Tuesday, December 5, 2006

The bipartisan Iraq Study Group, which has received concentrated press coverage this fall as it prepares to report to President Bush tomorrow, was the idea of a Republican lawmaker looking for fresh ideas on the war.

For some, it brings memories of Vietnam in 1967 and 1968, when President Johnson turned to a group of “wise men,” mostly Democrats, for advice on how to win that long war. But while Mr. Johnson actively sought their counsel, the White House and Pentagon are not overly enthusiastic about an outside group of former politicians and Cabinet members suggesting war policy, according to senior officials.

While the Iraq Study Group was in the homestretch of a 10-month project to write a report, the Bush administration in September kicked off its own top-to-bottom reviews on many fronts. The office of the secretary of defense, the Joint Chiefs of Staff, the State Department and the National Security Council are all weighing options. The ideas range from A to Z: pull out all troops now or add more troops to quell restive Baghdad and Anbar province.

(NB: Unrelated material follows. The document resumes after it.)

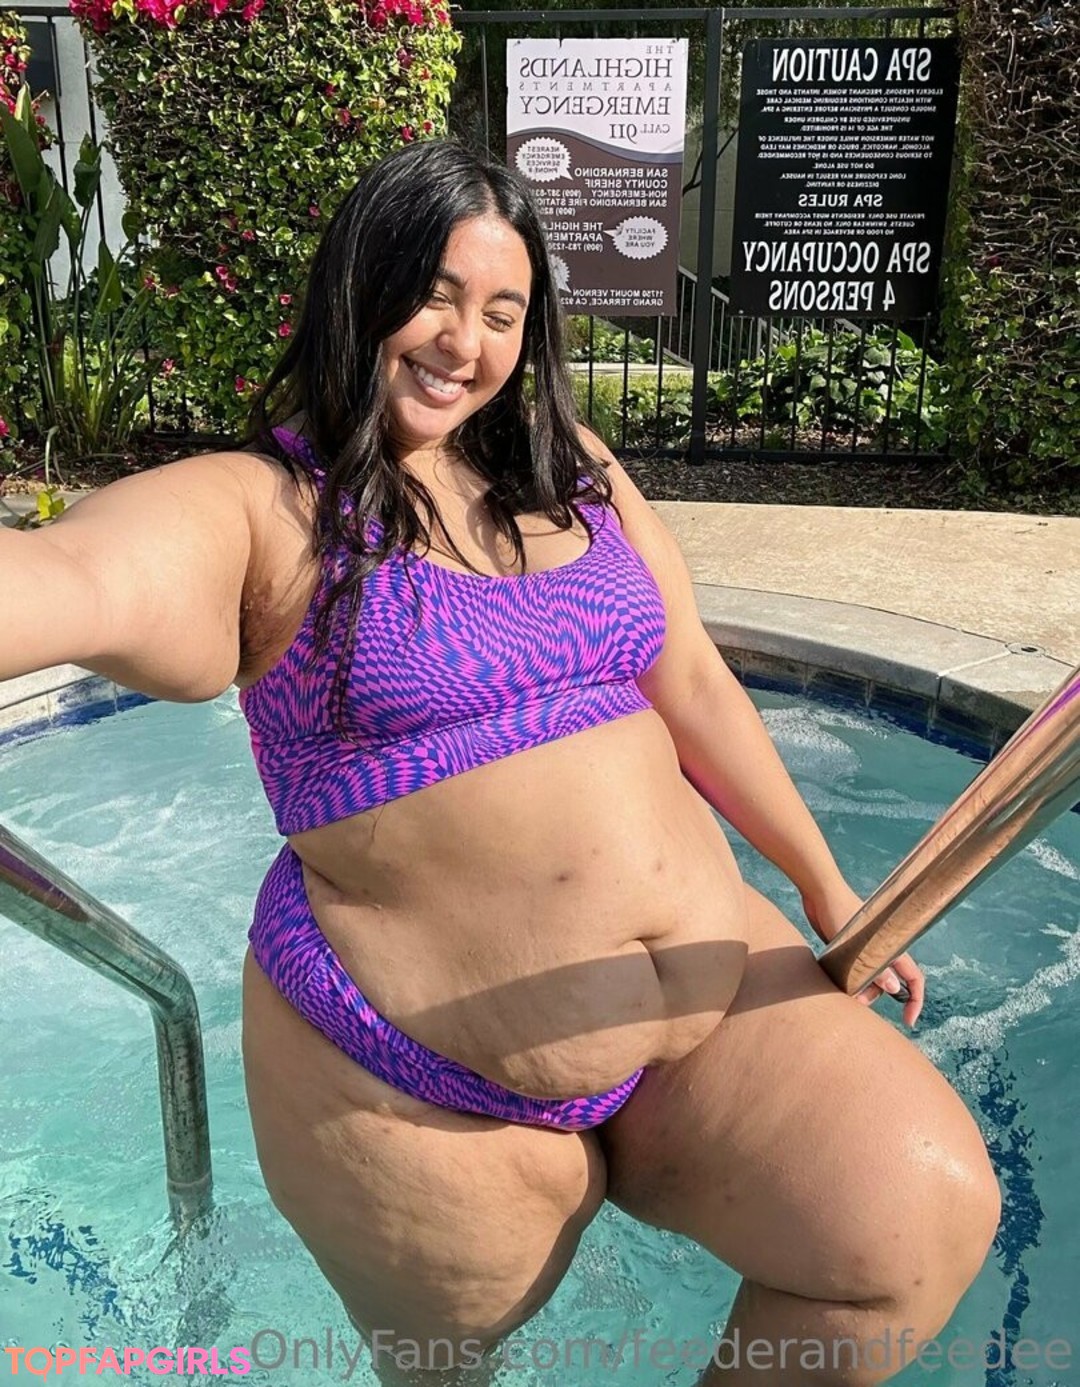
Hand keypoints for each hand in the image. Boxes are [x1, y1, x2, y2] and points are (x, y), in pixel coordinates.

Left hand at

Mr. Bush already has received some options from Gen. Peter Pace, Joint Chiefs of Staff chairman, and from outgoing Defense Secretary Donald H. Rumsfeld. Mr. Rumsfeld provided a list of 21 possible actions in a Nov. 6 memo to the president.

“Let’s see if the [Iraq Study Group] comes up with anything better than this,” a Pentagon official said of Mr. Rumsfeld’s ideas. Mr. Rumsfeld proposed innovative ideas on the possible redeployment of forces inside Iraq and denying construction projects to violent communities.

By the time the White House begins studying the group’s report, the president will also have scores of ideas from his own advisers.

The study group’s main recommendations are thought to be a gradual withdrawal of U.S. troops but with no predetermined timeline, and Washington engagement with Iran and Syria.

Rep. Frank R. Wolf, Virginia Republican, pushed the study group idea after a September 2005 visit to Iraq. The deteriorating security situation indicated to him the administration needed a fresh look. He proposed a panel of outside experts and sold the idea to Secretary of State Condoleezza Rice and Mr. Rumsfeld. Mr. Wolf then sponsored a $1 million appropriation to fund the study.

Mr. Wolf, other members of Congress and the U.S. Institute of Peace collectively selected the co-chairman — former Secretary of State James A. Baker III and former Rep. Lee Hamilton, Indiana Democrat. Mr. Baker and Mr. Hamilton then selected the other eight members.

Some have referred to the study panel’s cast of “formers” as nine wise men, plus one woman. It includes four members of Congress; two secretaries of state; one attorney general; one Supreme Court justice, one secretary of defense; and an investment banker and Washington power broker.

The group began work in March. By November, it had listened to more than 250 current and former government officials, military personnel and national security thinkers. It interviewed Mr. Bush twice.

The recommendations will be available online at 11 a.m. tomorrow on the sites of four organizations tied to the group: the U.S. Institute of Peace (www.usip.org); the Baker Institute for Public Policy at Rice University (www.bakerinstitute.org); the Center for Strategic and International Studies (www.csis.org); and the Center for the Study of the Presidency (www.thepresidency.org).

Also at 11 a.m., the group will formally release its report in a press conference on Capitol Hill. Members of the panel, including Mr. Baker and Mr. Hamilton, will appear Thursday before the Senate Armed Services Committee.

Unlike the September 11 commission, the Iraq Study Group has no statutory mandate. Its recommendations are not binding on Mr. Bush. But Democrats who want the president to change course in Iraq and bring troops home are expected to embrace any recommendation, no matter how imprecise, to cut troop levels in the near future.

The study group is somewhat unique.

“It’s the old throwback to the ‘wise men,’ ” said Richard Shultz, director of International Security Studies Program at Tufts University’s Fletcher School. “Johnson did the same thing.”

Mr. Johnson, his Vietnam War policy in shambles, summoned some of the most experienced minds in the Democratic Party to come to the White House on a number of occasions in 1967 and 1968 to advise the president. The list included Dean Acheson, President Truman’s secretary of state; Judge Abe Fortas; and retired Gen. Omar Bradley, one of the top U.S. commanders in World War II.

Unlike the Iraq Study Group, however, Mr. Johnson’s “wise men” did not constitute a formal group, with staff and a congressional budget.

“The extent of [the Iraq Study Group] is unique, but it’s the same principle: The ‘wise men,’ ” Mr. Shultz said.

Three weeks after the “wise men” came for a Nov. 2, 1967, meeting, Robert McNamara resigned as Mr. Johnson’s defense secretary in a break over war policy.